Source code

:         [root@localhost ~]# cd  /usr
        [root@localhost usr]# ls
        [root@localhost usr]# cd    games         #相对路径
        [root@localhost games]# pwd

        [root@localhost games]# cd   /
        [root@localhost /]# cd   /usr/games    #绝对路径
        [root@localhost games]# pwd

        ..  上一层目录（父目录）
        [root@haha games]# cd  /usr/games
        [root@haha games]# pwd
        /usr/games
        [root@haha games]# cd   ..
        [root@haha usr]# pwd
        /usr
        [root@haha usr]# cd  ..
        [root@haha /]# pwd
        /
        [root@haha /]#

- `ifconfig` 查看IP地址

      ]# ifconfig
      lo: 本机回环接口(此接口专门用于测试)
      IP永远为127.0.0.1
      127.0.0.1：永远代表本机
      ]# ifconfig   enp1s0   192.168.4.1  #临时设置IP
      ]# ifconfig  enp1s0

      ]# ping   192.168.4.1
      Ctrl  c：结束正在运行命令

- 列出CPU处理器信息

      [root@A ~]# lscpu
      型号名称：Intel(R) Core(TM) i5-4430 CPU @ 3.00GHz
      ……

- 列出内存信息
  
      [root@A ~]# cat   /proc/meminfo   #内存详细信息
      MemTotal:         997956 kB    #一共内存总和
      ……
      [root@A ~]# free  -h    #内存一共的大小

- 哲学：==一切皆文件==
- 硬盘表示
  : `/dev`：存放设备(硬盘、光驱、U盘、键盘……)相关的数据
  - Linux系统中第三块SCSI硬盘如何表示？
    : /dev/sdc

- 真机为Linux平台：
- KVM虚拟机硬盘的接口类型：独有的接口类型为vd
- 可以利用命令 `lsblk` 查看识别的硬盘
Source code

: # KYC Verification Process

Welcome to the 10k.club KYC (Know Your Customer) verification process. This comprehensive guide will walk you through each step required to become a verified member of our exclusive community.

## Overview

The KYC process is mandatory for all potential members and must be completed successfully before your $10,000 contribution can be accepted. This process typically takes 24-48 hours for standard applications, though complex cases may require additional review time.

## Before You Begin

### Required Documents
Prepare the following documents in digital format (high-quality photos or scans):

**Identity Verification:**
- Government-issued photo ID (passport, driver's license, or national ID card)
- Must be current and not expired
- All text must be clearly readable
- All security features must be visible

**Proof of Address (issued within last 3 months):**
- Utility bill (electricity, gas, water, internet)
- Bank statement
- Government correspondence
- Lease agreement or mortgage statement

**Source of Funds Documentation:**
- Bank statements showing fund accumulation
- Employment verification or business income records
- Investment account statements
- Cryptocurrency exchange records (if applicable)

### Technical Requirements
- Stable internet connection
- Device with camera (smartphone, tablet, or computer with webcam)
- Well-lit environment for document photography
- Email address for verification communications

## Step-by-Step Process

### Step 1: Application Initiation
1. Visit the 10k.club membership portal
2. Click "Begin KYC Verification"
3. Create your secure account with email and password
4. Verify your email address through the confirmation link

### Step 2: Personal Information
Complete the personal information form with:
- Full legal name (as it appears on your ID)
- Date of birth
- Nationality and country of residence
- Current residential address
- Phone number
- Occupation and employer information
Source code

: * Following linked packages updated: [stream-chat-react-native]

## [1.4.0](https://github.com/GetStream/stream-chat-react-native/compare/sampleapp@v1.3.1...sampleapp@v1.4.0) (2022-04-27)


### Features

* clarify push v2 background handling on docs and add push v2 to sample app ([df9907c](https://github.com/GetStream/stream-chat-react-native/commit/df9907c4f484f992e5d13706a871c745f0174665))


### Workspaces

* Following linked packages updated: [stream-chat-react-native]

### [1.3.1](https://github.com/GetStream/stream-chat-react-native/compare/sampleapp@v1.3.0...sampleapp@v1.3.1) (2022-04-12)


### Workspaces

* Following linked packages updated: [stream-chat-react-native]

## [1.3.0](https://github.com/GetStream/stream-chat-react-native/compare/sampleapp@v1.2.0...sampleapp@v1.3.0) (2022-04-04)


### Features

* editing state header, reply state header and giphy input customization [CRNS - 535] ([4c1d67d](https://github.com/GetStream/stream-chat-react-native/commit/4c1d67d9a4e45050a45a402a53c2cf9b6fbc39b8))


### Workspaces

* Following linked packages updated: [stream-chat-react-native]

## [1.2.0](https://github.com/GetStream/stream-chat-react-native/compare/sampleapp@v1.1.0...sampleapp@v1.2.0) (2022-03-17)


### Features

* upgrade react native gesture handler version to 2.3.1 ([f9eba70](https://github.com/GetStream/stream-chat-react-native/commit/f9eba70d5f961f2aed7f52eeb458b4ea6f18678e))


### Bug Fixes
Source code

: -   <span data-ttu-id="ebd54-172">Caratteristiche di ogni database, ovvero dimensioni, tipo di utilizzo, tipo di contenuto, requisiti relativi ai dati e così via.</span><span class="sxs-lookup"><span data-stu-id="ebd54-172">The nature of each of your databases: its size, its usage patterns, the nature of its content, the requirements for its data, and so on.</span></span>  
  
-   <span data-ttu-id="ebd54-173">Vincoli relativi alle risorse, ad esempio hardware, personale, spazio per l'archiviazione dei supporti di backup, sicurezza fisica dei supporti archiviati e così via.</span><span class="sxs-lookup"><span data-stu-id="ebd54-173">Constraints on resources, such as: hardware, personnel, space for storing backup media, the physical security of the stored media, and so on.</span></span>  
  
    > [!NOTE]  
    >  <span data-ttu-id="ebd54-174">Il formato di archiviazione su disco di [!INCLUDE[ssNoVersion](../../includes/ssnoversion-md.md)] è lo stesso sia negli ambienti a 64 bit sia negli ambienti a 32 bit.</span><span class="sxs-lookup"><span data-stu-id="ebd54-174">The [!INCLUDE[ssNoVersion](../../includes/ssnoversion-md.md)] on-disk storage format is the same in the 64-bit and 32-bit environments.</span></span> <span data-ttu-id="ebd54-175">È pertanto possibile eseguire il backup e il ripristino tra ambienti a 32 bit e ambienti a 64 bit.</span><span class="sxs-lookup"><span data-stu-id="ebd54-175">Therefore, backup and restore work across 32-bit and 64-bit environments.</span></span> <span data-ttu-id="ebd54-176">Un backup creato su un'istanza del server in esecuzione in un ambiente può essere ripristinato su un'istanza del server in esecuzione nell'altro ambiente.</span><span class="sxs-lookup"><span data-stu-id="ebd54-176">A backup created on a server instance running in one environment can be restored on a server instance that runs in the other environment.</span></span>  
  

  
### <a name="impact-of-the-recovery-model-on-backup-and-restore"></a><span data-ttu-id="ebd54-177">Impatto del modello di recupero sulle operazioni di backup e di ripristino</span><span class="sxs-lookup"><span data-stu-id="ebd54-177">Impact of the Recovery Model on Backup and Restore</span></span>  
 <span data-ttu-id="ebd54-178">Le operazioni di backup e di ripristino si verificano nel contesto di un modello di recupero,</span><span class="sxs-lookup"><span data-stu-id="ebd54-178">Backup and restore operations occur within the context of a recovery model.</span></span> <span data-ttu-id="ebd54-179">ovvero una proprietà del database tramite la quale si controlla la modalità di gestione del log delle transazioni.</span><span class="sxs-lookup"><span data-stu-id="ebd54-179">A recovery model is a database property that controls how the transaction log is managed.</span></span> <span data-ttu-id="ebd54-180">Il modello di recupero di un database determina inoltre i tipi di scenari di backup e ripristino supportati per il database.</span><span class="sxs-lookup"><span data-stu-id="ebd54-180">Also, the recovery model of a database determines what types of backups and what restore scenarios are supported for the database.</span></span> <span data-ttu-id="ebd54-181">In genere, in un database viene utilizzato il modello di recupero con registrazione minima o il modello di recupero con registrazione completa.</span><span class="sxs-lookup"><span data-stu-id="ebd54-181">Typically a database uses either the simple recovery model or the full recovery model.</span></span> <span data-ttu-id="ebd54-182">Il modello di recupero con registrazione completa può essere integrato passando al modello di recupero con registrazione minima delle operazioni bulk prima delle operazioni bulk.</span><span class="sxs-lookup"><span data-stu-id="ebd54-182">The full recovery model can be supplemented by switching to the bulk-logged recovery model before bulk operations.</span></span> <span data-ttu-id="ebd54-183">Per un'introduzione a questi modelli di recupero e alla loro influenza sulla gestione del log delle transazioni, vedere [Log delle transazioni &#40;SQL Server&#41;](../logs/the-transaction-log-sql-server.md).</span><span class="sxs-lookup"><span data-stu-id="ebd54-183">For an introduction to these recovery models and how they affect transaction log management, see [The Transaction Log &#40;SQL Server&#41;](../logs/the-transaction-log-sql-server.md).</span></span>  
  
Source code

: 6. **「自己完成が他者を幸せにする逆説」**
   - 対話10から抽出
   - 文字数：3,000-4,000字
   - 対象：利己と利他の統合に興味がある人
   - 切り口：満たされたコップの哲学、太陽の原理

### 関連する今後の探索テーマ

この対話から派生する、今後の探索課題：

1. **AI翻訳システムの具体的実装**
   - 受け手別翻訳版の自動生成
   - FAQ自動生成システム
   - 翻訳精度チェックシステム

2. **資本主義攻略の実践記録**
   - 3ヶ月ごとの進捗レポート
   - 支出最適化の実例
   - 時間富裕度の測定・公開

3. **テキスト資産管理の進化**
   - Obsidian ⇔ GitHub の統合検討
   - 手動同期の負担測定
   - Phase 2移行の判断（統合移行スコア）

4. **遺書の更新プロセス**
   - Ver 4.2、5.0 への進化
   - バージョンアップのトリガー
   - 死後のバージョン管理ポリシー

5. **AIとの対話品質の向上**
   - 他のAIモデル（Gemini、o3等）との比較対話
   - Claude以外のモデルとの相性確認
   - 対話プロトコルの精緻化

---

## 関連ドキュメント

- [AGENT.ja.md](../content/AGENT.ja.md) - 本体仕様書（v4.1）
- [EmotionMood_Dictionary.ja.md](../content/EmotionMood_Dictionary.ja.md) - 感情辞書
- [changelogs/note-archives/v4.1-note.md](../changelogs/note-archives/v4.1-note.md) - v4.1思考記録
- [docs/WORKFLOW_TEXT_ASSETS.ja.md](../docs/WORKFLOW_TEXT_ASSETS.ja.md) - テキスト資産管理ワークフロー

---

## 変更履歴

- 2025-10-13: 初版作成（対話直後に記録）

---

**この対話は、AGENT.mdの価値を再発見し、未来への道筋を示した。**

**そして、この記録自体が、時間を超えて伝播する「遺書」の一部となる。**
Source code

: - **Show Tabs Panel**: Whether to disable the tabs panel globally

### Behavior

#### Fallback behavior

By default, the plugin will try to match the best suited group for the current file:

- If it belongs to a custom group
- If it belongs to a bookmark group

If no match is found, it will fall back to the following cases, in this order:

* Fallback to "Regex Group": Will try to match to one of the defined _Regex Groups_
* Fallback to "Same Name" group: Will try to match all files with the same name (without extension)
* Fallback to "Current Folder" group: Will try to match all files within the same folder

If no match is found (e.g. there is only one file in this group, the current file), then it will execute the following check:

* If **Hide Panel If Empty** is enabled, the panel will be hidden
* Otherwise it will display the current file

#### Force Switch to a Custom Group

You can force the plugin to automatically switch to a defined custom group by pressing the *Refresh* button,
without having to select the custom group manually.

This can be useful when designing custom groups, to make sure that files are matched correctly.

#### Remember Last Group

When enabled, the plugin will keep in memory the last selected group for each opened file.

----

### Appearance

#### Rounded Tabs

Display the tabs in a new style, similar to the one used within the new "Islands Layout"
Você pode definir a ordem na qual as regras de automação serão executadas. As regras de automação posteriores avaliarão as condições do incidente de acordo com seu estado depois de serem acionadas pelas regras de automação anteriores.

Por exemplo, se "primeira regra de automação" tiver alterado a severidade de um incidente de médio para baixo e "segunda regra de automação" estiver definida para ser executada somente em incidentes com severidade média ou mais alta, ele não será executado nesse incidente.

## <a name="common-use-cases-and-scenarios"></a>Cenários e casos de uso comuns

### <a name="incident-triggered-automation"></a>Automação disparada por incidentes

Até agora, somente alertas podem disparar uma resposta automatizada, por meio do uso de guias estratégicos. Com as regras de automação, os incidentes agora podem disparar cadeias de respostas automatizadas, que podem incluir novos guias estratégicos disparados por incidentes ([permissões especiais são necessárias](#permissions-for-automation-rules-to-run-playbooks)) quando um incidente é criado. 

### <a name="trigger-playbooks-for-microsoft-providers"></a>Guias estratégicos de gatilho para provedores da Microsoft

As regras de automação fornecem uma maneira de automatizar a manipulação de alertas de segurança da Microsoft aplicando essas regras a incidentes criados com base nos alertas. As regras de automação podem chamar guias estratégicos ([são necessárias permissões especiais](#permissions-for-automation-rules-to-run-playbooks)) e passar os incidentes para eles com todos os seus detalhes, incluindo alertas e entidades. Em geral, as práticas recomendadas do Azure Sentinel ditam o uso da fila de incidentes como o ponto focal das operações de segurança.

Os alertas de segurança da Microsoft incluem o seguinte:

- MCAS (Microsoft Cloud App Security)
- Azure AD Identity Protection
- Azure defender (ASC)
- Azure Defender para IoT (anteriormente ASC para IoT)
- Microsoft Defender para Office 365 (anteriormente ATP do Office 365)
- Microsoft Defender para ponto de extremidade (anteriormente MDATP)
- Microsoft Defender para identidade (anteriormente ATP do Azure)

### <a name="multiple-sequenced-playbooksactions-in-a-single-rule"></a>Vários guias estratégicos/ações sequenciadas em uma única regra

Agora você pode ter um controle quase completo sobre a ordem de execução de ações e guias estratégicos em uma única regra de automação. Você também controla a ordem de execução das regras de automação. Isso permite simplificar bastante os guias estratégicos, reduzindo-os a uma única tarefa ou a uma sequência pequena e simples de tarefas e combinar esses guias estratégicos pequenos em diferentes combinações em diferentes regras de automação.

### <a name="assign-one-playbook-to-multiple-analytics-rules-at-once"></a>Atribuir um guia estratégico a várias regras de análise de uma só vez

——————

Reproduce the lines of the listing above, verbatim, between the line containing "- [AGENT.ja.md](../content/AGENT.ja.md) - 本体仕様書（v4.1）" and the line containing "### Behavior", inclusive.

SOLUTION:
- [AGENT.ja.md](../content/AGENT.ja.md) - 本体仕様書（v4.1）
- [EmotionMood_Dictionary.ja.md](../content/EmotionMood_Dictionary.ja.md) - 感情辞書
- [changelogs/note-archives/v4.1-note.md](../changelogs/note-archives/v4.1-note.md) - v4.1思考記録
- [docs/WORKFLOW_TEXT_ASSETS.ja.md](../docs/WORKFLOW_TEXT_ASSETS.ja.md) - テキスト資産管理ワークフロー

---

## 変更履歴

- 2025-10-13: 初版作成（対話直後に記録）

---

**この対話は、AGENT.mdの価値を再発見し、未来への道筋を示した。**

**そして、この記録自体が、時間を超えて伝播する「遺書」の一部となる。**
Source code

: - **Show Tabs Panel**: Whether to disable the tabs panel globally

### Behavior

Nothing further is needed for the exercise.